Pour concilier les deux, le mieux est de concevoir votre interface avant tout en pensant à son contexte d’utilisation. Le problème, c’est que nous n’avons pas réellement beaucoup d’indices sur le contexte d’utilisation des interfaces que nous concevons lorsque nous les concevons. Notre indicateur principal est aujourd’hui la taille d’écran des appareils utilisés. Mais si nous ne nous fions qu’à cela, nous ne pouvons pas faire de déductions précises quant au contexte d’utilisation des interfaces. Sous-prétexte qu’un utilisateur se sert d’un petit écran pour consulter votre site, cela ne signifie pas nécessairement qu’il est en route pour votre restaurant ou qu’il souhaite vous appeler. Il peut très bien être chez lui, dans son lit, en train de regarder la télévision et chercher à consulter votre menu !

Nous ne pouvons pas déduire, juste parce que l’écran d’un appareil est petit, que ses utilisateurs ont des attentes spécifiques. Il faut aller au-delà de la taille de l’écran. Si nous avions une meilleure idée du contexte d’utilisation d’une interface, par exemple de la bande passante des utilisateurs, de leur localisation précise… nous pourrions alors adapter en conséquent notre interface. Seulement il nous est très difficile d’avoir ce genre d’informations précises et donc, de fait, d’en tenir compte.

3ème question :
Avec les tablettes tactiles, la télévision connectée, des technologies comme Kinect (Microsoft)… quelles évolutions majeures vois-tu se profiler dans les 5 ans à venir en matière d’interaction ?

He bien, je ne sais pas si cela aura lieu dans les 5 prochaines années, mais Bill Buxton a l’analyse suivante à propos de l’évolution des nouvelles technologies. C’est sa « théorie du long nez » de l’innovation. En gros, le prochain milliard de $ de bénéfices engendré par les nouvelles technologies se fera grâce à des inventions qui existent déjà depuis vingt ans. Regardez autour de vous, vous verrez que ce que vous avez évoqué existe aujourd’hui, mais continu d’évoluer sans forcément se diffuser à grande échelle.

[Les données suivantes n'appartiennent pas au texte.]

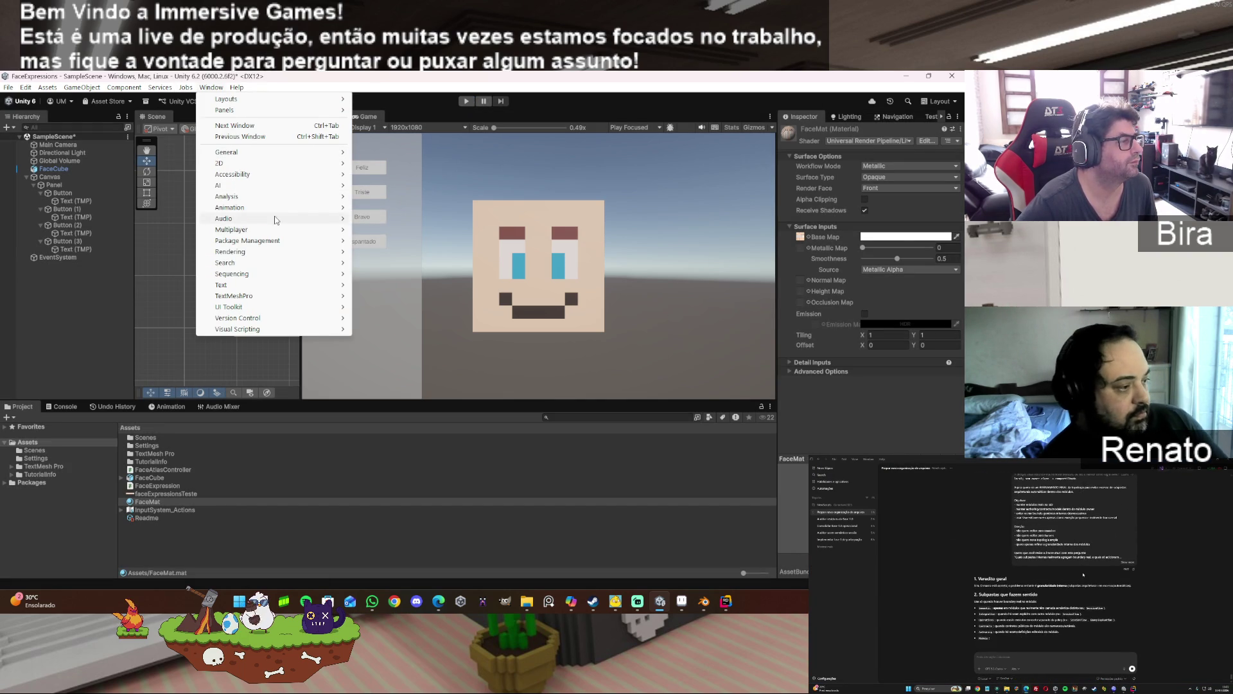
mouse_move(283, 232)
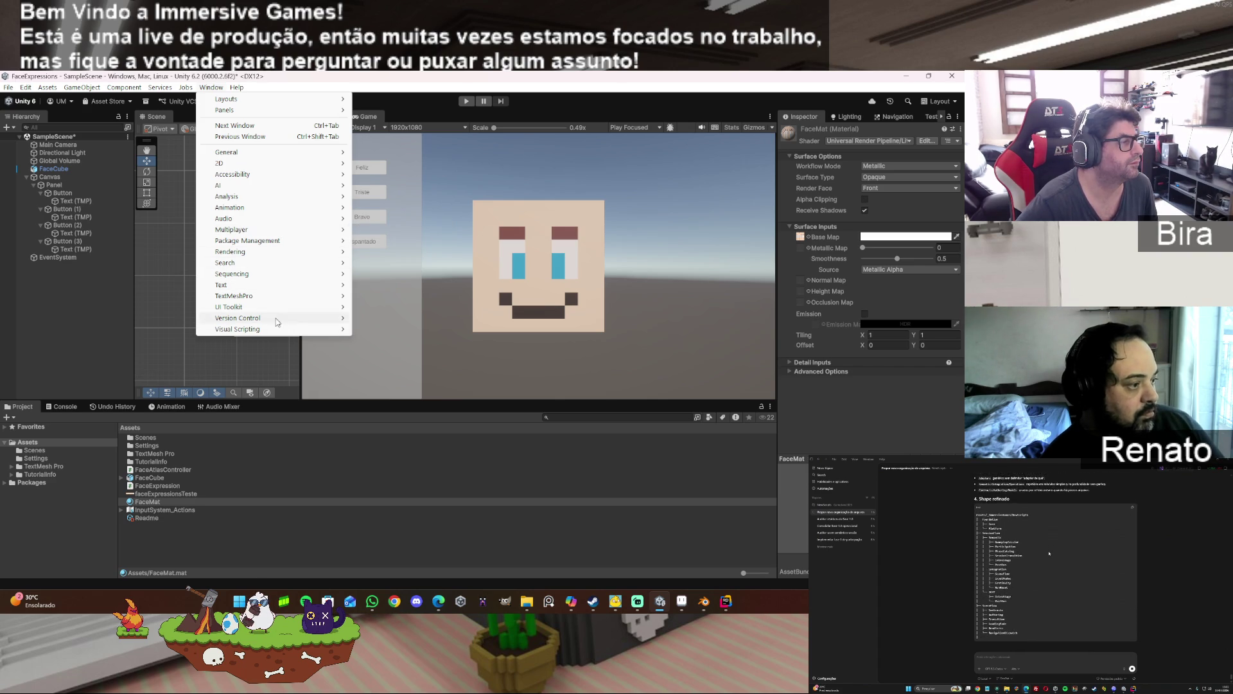
mouse_move(264, 156)
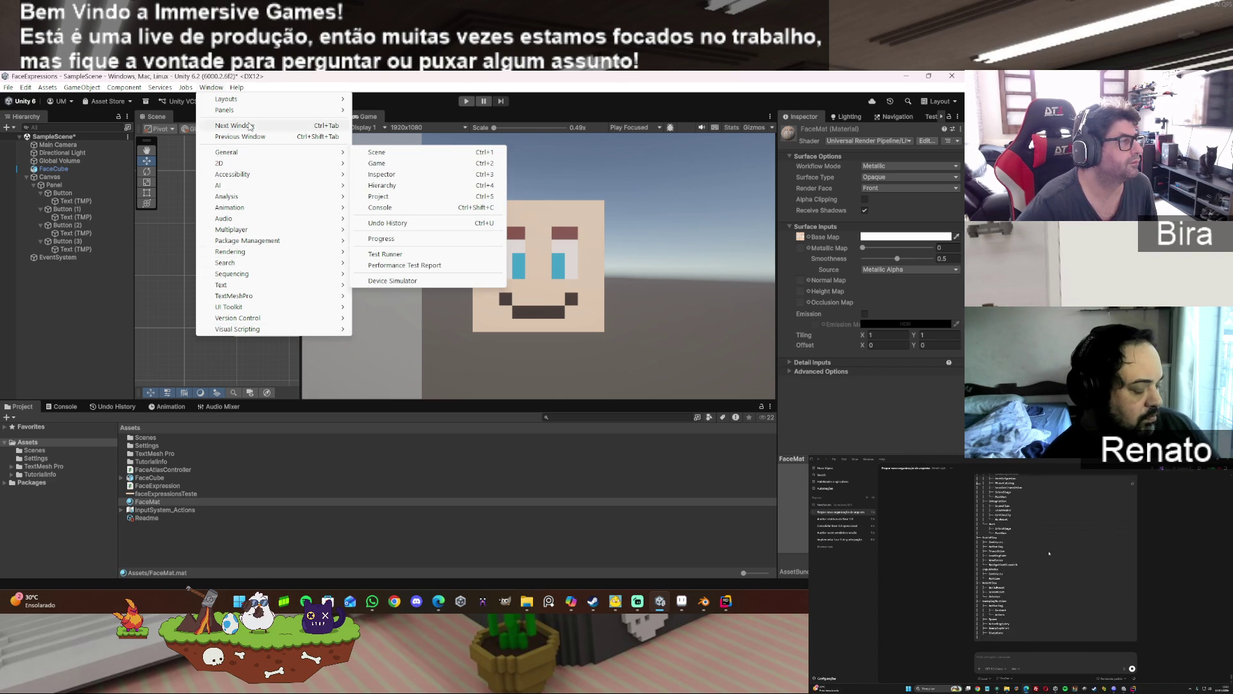
click(160, 87)
mouse_move(141, 90)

La notion « d’interface utilisateur naturelle » (lorsque l’utilisateur interagit avec l’interface comme il le fait dans la réalité, par exemple en utilisant le toucher avec une tablette tactile ou des gestes comme avec Kinect et Leapmotion), entre dans cette catégorie, le principe de commande vocale aussi. Aucune de ces avancées n’est aujourd’hui mature, elles sont en gestation, et l’avenir nous dira ce qu’elles deviendront.

Je n’aime pas faire des prédictions, mais, au cours des cinq prochaines années, je crois que de plus en plus d’objets seront connectés à internet, juste parce qu’ils peuvent l’être. Et parce que les fabricants de ces appareils les mettent à jour régulièrement, les rendant ainsi rapidement obsolètes, imposant alors aux utilisateurs d’en acheter de nouveaux. C’est ainsi que nous allons voir de plus en plus d’objets connectés qui n’ont pas nécessairement d’écran, sans système d’exploitation, ne permettant que la simple collecte et le partage de données. Il y aura donc des applications associées à ces objets à concevoir, répondant aux question : « Comment extraire ces données ? Comment les exploiter ? Comment interconnecter ces données avec d‘autres? »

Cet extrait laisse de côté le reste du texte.